Cuban Church Leaders Urged to Support Measure that Would Curtail Religious Freedom

View of downtown Havana city with old classic cars and people walking on the street, Cuba.

Plotting a way forward for American leftists, Cuba is seeking to curtail the religious freedom of the island country's citizens. On February 24, a constitutional referendum is being voted on that will undermine Cubans' ability to worship as their conscience dictates. "Undermine" even further, that is; the Cuban government isn't known as a freedom-loving entity. Making matters worse, the Cuban government is pressuring pastors to promise to support the referendum by encouraging their congregations to vote for it. Leftists are so lazy that they not only want their victims to build the guillotine, they want people to pull the lever chopping off their own heads.

While there are countries with worse human rights records regarding religious freedom, Christians in Cuba worship under the watchful eye of a suspicious government. Over recent years, religious freedom has seemingly improved in Cuba. However, those gains have always been tenuous. The Voice of Martyrs reports, "Religious leaders are reluctant to say anything that could be construed as opposing the government in the fear that they will face repercussions such as a denial of permits from the Office of Religious Affairs. Evangelical Christians have reported harassment, fines and arrests for conducting public gatherings."

The timing of the proposed crackdown on religious liberty is suspicious because, as Baptist Press points out, "The referendum comes amid a growth in Christianity in Cuba, Southern Baptists active there have said, including a reported 43,072 professions of faith among Eastern Cuban Baptists in 2017."

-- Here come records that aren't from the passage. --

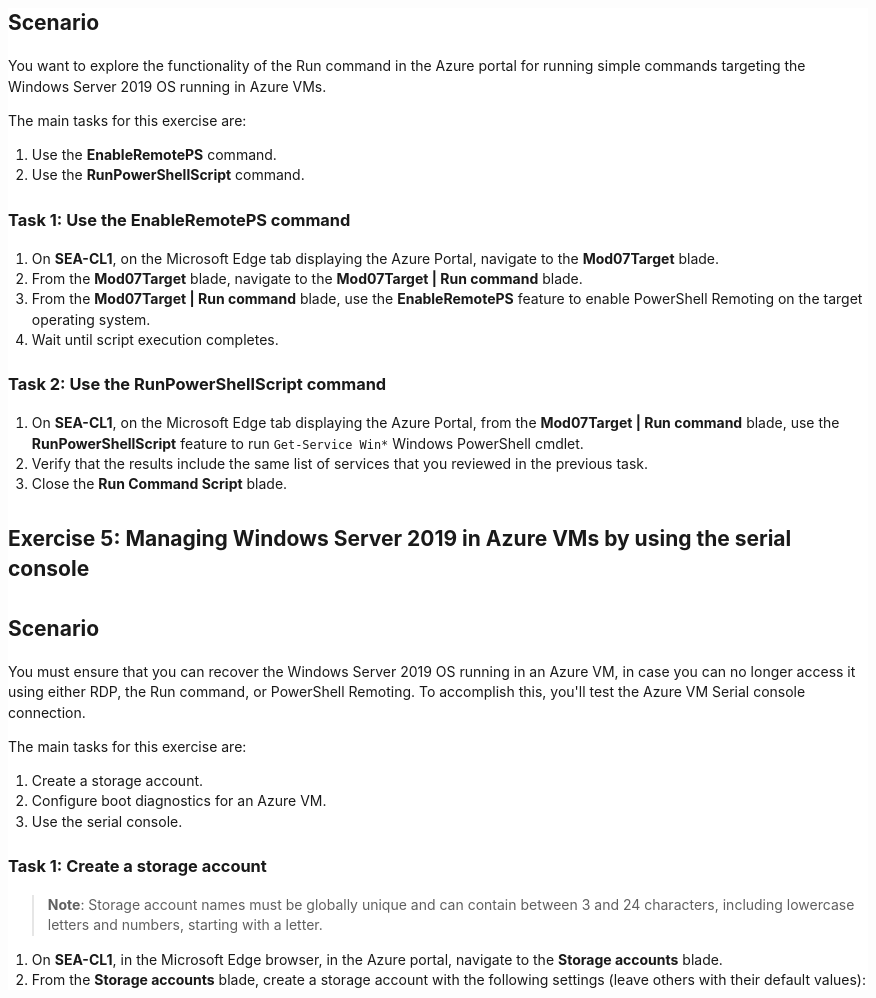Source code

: ## Scenario

You want to explore the functionality of the Run command in the Azure portal for running simple commands targeting the Windows Server 2019 OS running in Azure VMs.

The main tasks for this exercise are:

1. Use the **EnableRemotePS** command.
1. Use the **RunPowerShellScript** command.

### Task 1: Use the EnableRemotePS command

1. On **SEA-CL1**, on the Microsoft Edge tab displaying the Azure Portal, navigate to the **Mod07Target** blade. 
1. From the **Mod07Target** blade, navigate to the **Mod07Target \| Run command** blade. 
1. From the **Mod07Target \| Run command** blade, use the **EnableRemotePS** feature to enable PowerShell Remoting on the target operating system.
1. Wait until script execution completes.

### Task 2: Use the RunPowerShellScript command

1. On **SEA-CL1**, on the Microsoft Edge tab displaying the Azure Portal, from the **Mod07Target \| Run command** blade, use the **RunPowerShellScript** feature to run `Get-Service Win*` Windows PowerShell cmdlet. 
1. Verify that the results include the same list of services that you reviewed in the previous task.
1. Close the **Run Command Script** blade.


## Exercise 5: Managing Windows Server 2019 in Azure VMs by using the serial console

## Scenario

You must ensure that you can recover the Windows Server 2019 OS running in an Azure VM, in case you can no longer access it using either RDP, the Run command, or PowerShell Remoting. To accomplish this, you'll test the Azure VM Serial console connection.

The main tasks for this exercise are:

1. Create a storage account.
1. Configure boot diagnostics for an Azure VM.
1. Use the serial console.

### Task 1: Create a storage account

> **Note**: Storage account names must be globally unique and can contain between 3 and 24 characters, including lowercase letters and numbers, starting with a letter.

1. On **SEA-CL1**, in the Microsoft Edge browser, in the Azure portal, navigate to the **Storage accounts** blade.
1. From the **Storage accounts** blade, create a storage account with the following settings (leave others with their default values):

You've got to hand it to the Cuban government. They're not stupid. A healthy Christianity growing among the populace spells trouble for their oppressive regime. It's no wonder, then, as BP reports, that the referendum:

[S]ignificantly reduces religious freedom and removes language in the current constitution regarding freedom of conscience, religious liberty advocates have said. Also absent in the proposed constitution is language protecting religious freedom as stated in Article 18 of the International Covenant on Civil and Political Rights, which Cuba signed in 2008.

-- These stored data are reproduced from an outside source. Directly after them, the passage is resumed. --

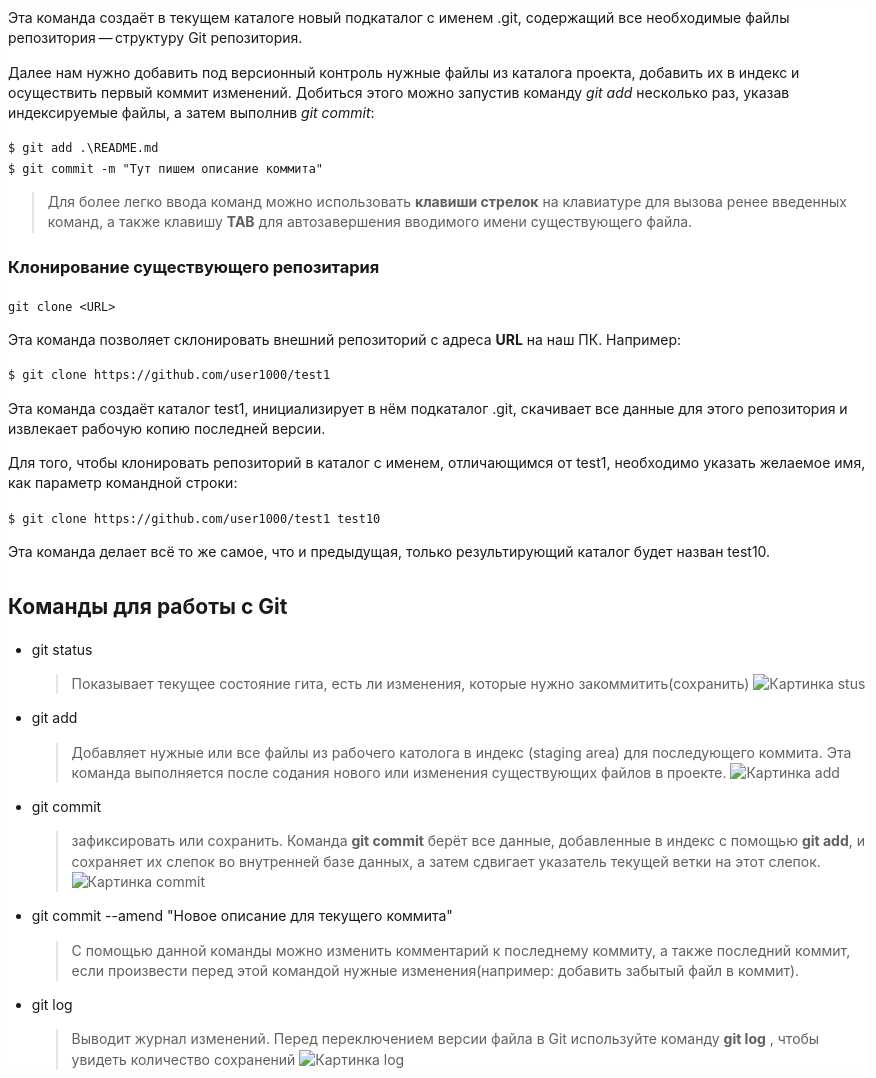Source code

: Эта команда создаёт в текущем каталоге новый подкаталог с именем .git, содержащий все необходимые файлы репозитория — структуру Git репозитория.

Далее нам нужно добавить под версионный контроль нужные файлы из каталога проекта, добавить их в индекс и осуществить первый коммит изменений. Добиться этого можно запустив команду *git add* несколько раз, указав индексируемые файлы, а затем выполнив *git commit*:

    $ git add .\README.md
    $ git commit -m "Тут пишем описание коммита"

>Для более легко ввода команд можно использовать **клавиши стрелок** на клавиатуре для вызова ренее введенных команд, а также клавишу **TAB** для автозавершения вводимого имени существующего файла.

### Клонирование существующего репозитария

    git clone <URL>
Эта команда позволяет склонировать внешний репозиторий с адреса  **URL** на наш ПК. Например:

    $ git clone https://github.com/user1000/test1

Эта команда создаёт каталог test1, инициализирует в нём подкаталог .git, скачивает все данные для этого репозитория и извлекает рабочую копию последней версии.

Для того, чтобы клонировать репозиторий в каталог с именем, отличающимся от test1, необходимо указать желаемое имя, как параметр командной строки:

    $ git clone https://github.com/user1000/test1 test10

Эта команда делает всё то же самое, что и предыдущая, только результирующий каталог будет назван test10.


## Команды для работы с Git

- git status
    > Показывает текущее состояние гита, есть ли изменения, которые нужно закоммитить(сохранить) ![Картинка stus](./status.png) 

- git add
    > Добавляет нужные или все файлы из рабочего католога в индекс (staging area) для последующего коммита. Эта команда выполняется после содания нового или изменения существующих файлов в проекте. ![Картинка add](./add.png) 

- git commit 
    >зафиксировать или сохранить. Команда **git commit** берёт все данные, добавленные в индекс с помощью **git add**, и сохраняет их слепок во внутренней базе данных, а затем сдвигает указатель текущей ветки на этот слепок. ![Картинка commit](./commit.png) 

- git commit --amend "Новое описание для текущего коммита"
    > С помощью данной команды можно изменить комментарий к последнему коммиту, а также последний коммит, если произвести перед этой командой нужные изменения(например: добавить забытый файл в коммит).

- git log
    > Выводит журнал изменений. Перед переключением версии файла в Git используйте команду **git log** , чтобы увидеть количество сохранений
    ![Картинка log](./log.png)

Pastors across Cuba are refusing to bow to the pressure from their government and are not planning on instructing their congregations how to vote on February 24. No doubt, the referendum will pass. And, no doubt, the courageous pastors who refused to participate in the curtailing of their religious freedom will face the "tolerant" sword of Cuba's leftist government. Christians in America should be in prayer for our brothers and sisters in Christ in Cuba, and we should be preparing for the day when our religious liberties are taken away, too.